If an ungrounded metaphysics becomes the dominant stance in an upcoming machine age, the resulting confusion may have unpredictable ethical consequences. The need for a robust theory of consciousness becomes more urgent every day.
In lieu of circular discussion of whether machines might have a subjective experience, why not study something which we do know to be conscious: humans?
I find Susan Pockett’s theory to be highly complementary to Steven Lehar’s theory of harmonic resonance, as well as the latest research into geometric eigenmodes. So, if what it feels like to be you is what it feels like to be these patterns of electromagnetic fields within the brain, then one must then imagine a distorted bubble world woven across the folds of the neocortex.

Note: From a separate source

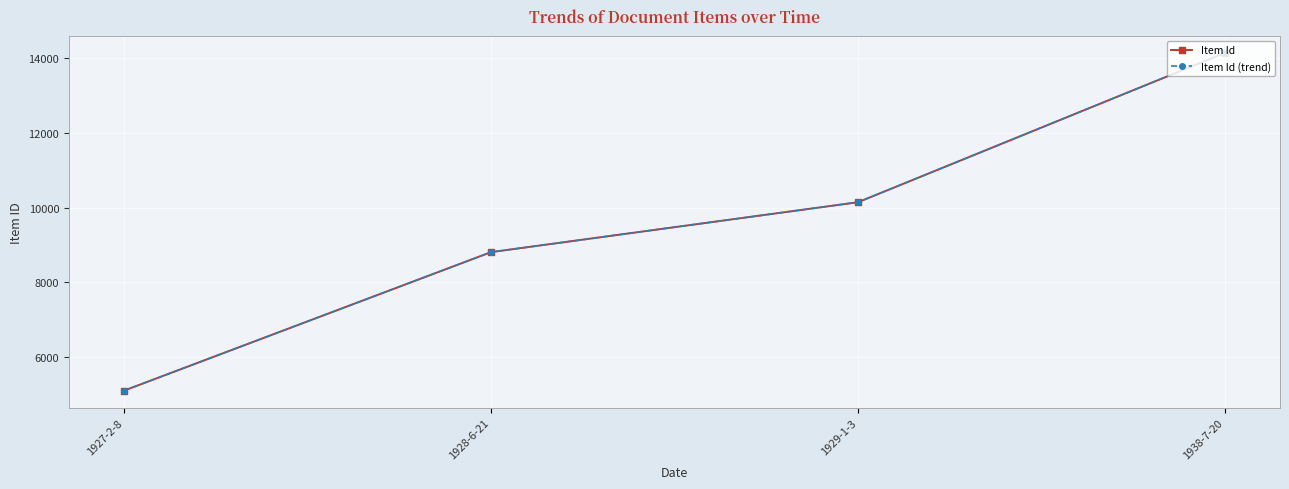

What is the total value across all series at 1928-6-21?

17620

However. I feel that my thoughts are only felt indirectly via nebulous phenomena such as my internal monologue or prophantasia, and that their true representation must reside somewhere outside of the world simulation. My intuition from phenomenological introspection is that it might only be our sensory cortices – visual, auditory, somatosensory, olfactory, and gustatory – that have a direct influence on the state of my world simulation.
How might we weave a world simulation into existence across spatially disparate sensory cortices? It seems like reconciling this with the binding problem would be a big stretch. Perhaps ephaptic coupling in the neocortex is mostly responsible for long-range neural synchrony, and we would benefit by looking for the phenomenally bound worldsim elsewhere – somewhere like the thalamus, as Andrés has suggested?